Aaand, we have reptiles! These early reptiles were in a good position for this new climate. Thick, moisture-retaining skin allowed them to move in where amphibians had previously been king. They became ideally suited to the desert-type habitats in which they still thrive today. Therapsids found an internal solution to keeping warm, they became warm-blooded, conserving heat generated through the breakdown of food. These more metabolically active reptiles could survive the harsh interior regions and they became the dominant land animals of the late Permian, rapidly evolving many different forms, ranging from dinosaur-like fanged flesh-eaters to plodding herbivores.
In the latter part of the Permian smaller varieties emerged, likely warm-blooded and covered in insulating hair. From them, mammals would arise.
And then came the extinction event. The Permian (and the entire Paleozoic Era) came to a calamitous close, marking a biological dividing line in the Earth's history that few animals crossed. This extinction is estimated to have wiped out more than 90 percent of all marine species and 70 percent of land animals. There are several theories as to the cause of this, ranging from a series of cataclysmic volcanic eruptions to global climate change that the life forms could not adapt to to a release of methane gas from beneath the sea to the old standby of asteroid impact.
Perhaps a combination of factors was to blame. But whatever it was, whatever happened... it paved the way for new animals and plants to evolve into the void left by all the lost species.

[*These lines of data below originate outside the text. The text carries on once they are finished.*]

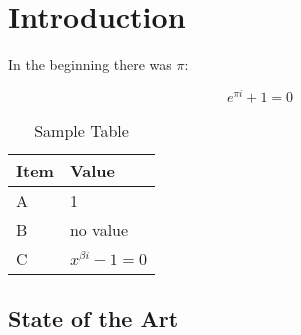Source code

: \documentclass[letterpaper,12pt,titlepage,oneside,final]{report}
\begin{document}
 


\chapter{Introduction}
In the beginning there was $\pi$:

\begin{equation}
  e^{\pi i} + 1 = 0  \label{eqn_pi}
\end{equation}

\begin{table}[ht]
  \centering
  \begin{tabular}{|l|l|}
    \hline
    Item & Value \\
    \hline 
    A & 1 \\
    B & no value \\
    C & $x^{\beta i} - 1 = 0$ \\
    \hline
  \end{tabular}
  \caption{Sample Table}
\end{table}
\section{State of the Art}
\end{document}
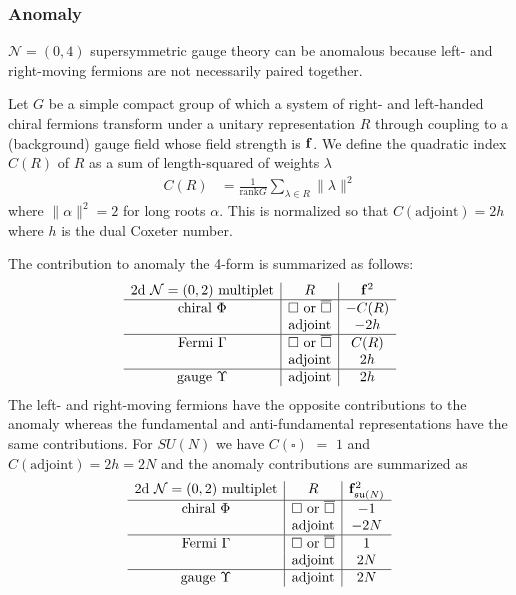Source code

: \documentclass{article}
\numberwithin{equation}{section}
\begin{document}
\subsubsection{Anomaly}
\label{sec_04anomaly}
$\mathcal{N}=(0,4)$ supersymmetric gauge theory can be anomalous  
because left- and right-moving fermions are not necessarily paired together. 


Let $G$ be a simple compact group of which a system of right- and left-handed chiral fermions 
transform under a unitary representation $R$ 
through coupling to a (background) gauge field whose field strength is ${\bf f}$. 
We define the quadratic index $C(R)$ of $R$ as 
a sum of length-squared of weights $\lambda$
\begin{align}
\label{quadratic_index}
C(R)&=\frac{1}{\mathrm{rank} G}\sum_{\lambda\in R}
\|\lambda \|^{2}
\end{align}
where $\|\alpha \|^{2}=2$ for long roots $\alpha$. 
This is normalized so that $C(\textrm{adjoint})=2h$ 
where $h$ is the dual Coxeter number. 


The contribution to anomaly the 4-form is summarized as follows:
\begin{align}
\label{t_Anom}
\begin{array}{c|c|c}
\textrm{2d $\mathcal{N}=(0,2)$ multiplet}&\textrm{$R$}&{\bf f}^2 \\  \hline 
\textrm{chiral $\Phi$}&\textrm{$\Box$ or $\overline{\Box}$} &-C(R) \\
& \textrm{adjoint}& -2h\\ \hline
\textrm{Fermi $\Gamma$}&\textrm{$\Box$ or $\overline{\Box}$}& C(R) \\ 
&\textrm{adjoint}& 2h\\ \hline
\textrm{gauge $\Upsilon$}&\textrm{adjoint}& 2h\\
\end{array}
\end{align}
The left- and right-moving fermions have the opposite contributions to the anomaly 
whereas the fundamental and anti-fundamental representations have the same contributions. 
For $SU(N)$ we have $C(\square)$ $=$ $1$ 
and $C(\textrm{adjoint})=2h=2N$ 
and the anomaly contributions are summarized as 
\begin{align}
\label{t_Anom2a}
\begin{array}{c|c|c}
\textrm{2d $\mathcal{N}=(0,2)$ multiplet}&R&{\bf f}_{\mathfrak{su}(N)}^2 \\  \hline 
\textrm{chiral $\Phi$}&\textrm{$\Box$ or $\overline{\Box}$} &-1 \\
& \textrm{adjoint}& -2N\\ \hline
\textrm{Fermi $\Gamma$}&\textrm{$\Box$ or $\overline{\Box}$}& 1 \\ 
&\textrm{adjoint}& 2N\\ \hline
\textrm{gauge $\Upsilon$}&\textrm{adjoint}& 2N\\
\end{array}
\end{align}
\end{document}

The great forests of fern-like plants shifted to gymnosperms, plants with their offspring enclosed within seeds and ... here come the dinosaurs.
This period marks the end of the largest extinction event in the history of life, and is the part of the story where the shell-shocked, surviving species staggered onwards, regrouped and picked back up in the new landscape of the Triassic.

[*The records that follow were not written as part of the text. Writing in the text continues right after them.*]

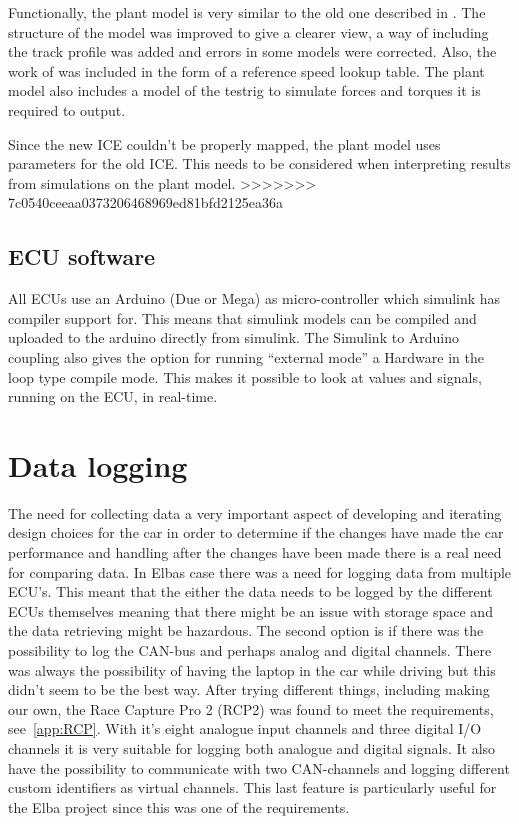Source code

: Functionally, the plant model is very similar to the old one described in \cite{elba2015}. The structure of the model was improved to give a clearer view, a way of including the track profile was added and errors in some models were corrected. Also, the work of \citep{liu2016} was included in the form of a reference speed lookup table. The plant model also includes a model of the testrig to simulate forces and torques it is required to output.

Since the new ICE couldn't be properly mapped, the plant model uses parameters for the old ICE. This needs to be considered when interpreting results from simulations on the plant model.
>>>>>>> 7c0540ceeaa0373206468969ed81bfd2125ea36a

\subsection{ECU software}
All ECUs use an Arduino (Due or Mega) as micro-controller which simulink has
compiler support for. This means that simulink models can be compiled and
uploaded to the arduino directly from simulink. The Simulink to Arduino coupling also
gives the option for running ``external mode'' a Hardware in the loop type compile mode.
This makes it possible to look at values and signals, running on the ECU, in
real-time.

\section{Data logging}
The need for collecting data a very important aspect of developing and
iterating design choices for the car in order to determine if the changes have
made the car performance and handling after the changes have been made there
is a real need for comparing data. In Elbas case there was a need for logging
data from multiple ECU's. This meant that the either the data needs to be logged
by the different ECUs themselves meaning that there might be an issue with
storage space and the data retrieving might be hazardous. The second option is
if there was the possibility to log the CAN-bus and perhaps analog and digital
channels. There was always the possibility of having the laptop in the car while
driving but this didn't seem to be the best way. After trying different things,
including making our own, the Race Capture Pro 2 (RCP2) was found to meet the
requirements, see~\ref{app:RCP}. With it's eight analogue input channels and
three digital I/O channels it is very suitable for logging both analogue and
digital signals. It also have the possibility to communicate with two
CAN-channels and logging different custom identifiers as virtual channels. This
last feature is particularly useful for the Elba project since this was one of
the requirements.


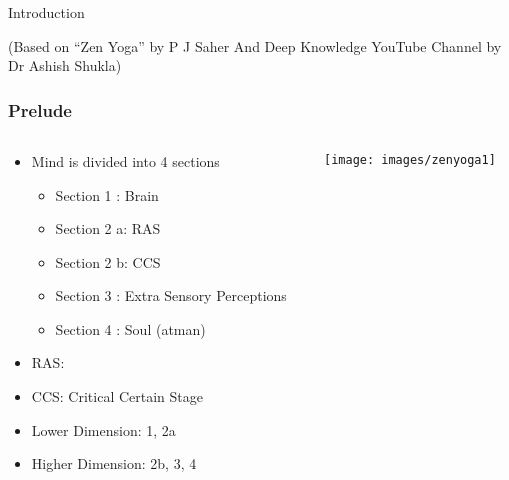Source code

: \begin{frame}[fragile]\frametitle{}
\begin{center}
{\Large Introduction}


{\tiny (Based on ``Zen Yoga'' by P J Saher And Deep Knowledge YouTube Channel by Dr Ashish Shukla)}
\end{center}
\end{frame}


\begin{frame}[fragile]
\frametitle{Prelude}

\begin{columns}[T] %
\begin{column}{.48\textwidth}
\begin{itemize}
\item Mind is divided into 4 sections
	\begin{itemize}
	\item Section 1 : Brain
	\item Section 2 a: RAS
	\item Section 2 b: CCS
	\item Section 3 : Extra Sensory Perceptions
	\item Section 4 : Soul (atman)
	\end{itemize}
\item RAS:
\item CCS: Critical Certain Stage
\item Lower Dimension: 1, 2a
\item Higher Dimension: 2b, 3, 4
\end{itemize}
\end{column}%
\hfill%
\begin{column}{.48\textwidth}
 \begin{center}
\texttt{[image: images/zenyoga1]}
\end{center}

\end{column}%
\end{columns}
\end{frame}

Pangaea began to break apart in the mid-Triassic, forming Gondwana (South America, Africa, India, Antarctica, and Australia) in the south and Laurasia (North America and Eurasia) in the north. The continents were well above sea level, and the sea level did not change drastically during the period. Due to this relationship, flooding of the continents to form shallow seas did not occur. Much of the inland area was isolated from the cooling and moist effects of the ocean. The result was a globally arid and dry climate (much like the Permian), though regions near the coast most likely experienced seasonal monsoons.
The ocean hosted reptiles such as the dolphin-shaped ichthyosaurs and the long-necked and paddle-finned plesiosaurs preyed on fish and ancient squid. The bottom rung of the food chain was filled with microscopic plants called phytoplankton; two of the major groups still in the oceans today first appeared.
Animal life diversified and exploded into a wide variety of creatures. Frogs, salamanders, crocodiles, turtles, and snakes emerged. Pterosaurs, a group of flying reptiles, appeared in the skies. On land you could find moss, liverwort, and ferns carpeting the floors of forests of conifers, ginkgoes, and palm-like cycads. Spiders, scorpions, millipedes, and centipedes thrived. Grasshoppers appeared.
But perhaps the biggest changes came with the evolution of dinosaurs and the first mammals in the late Triassic, starting around 230 million years ago. Another extinction event at the end of the Triassic took out a large number of these new life forms, but the Dinosaurs survived, and moved into the the most well-known period in Earth's history besides the one we occupy now.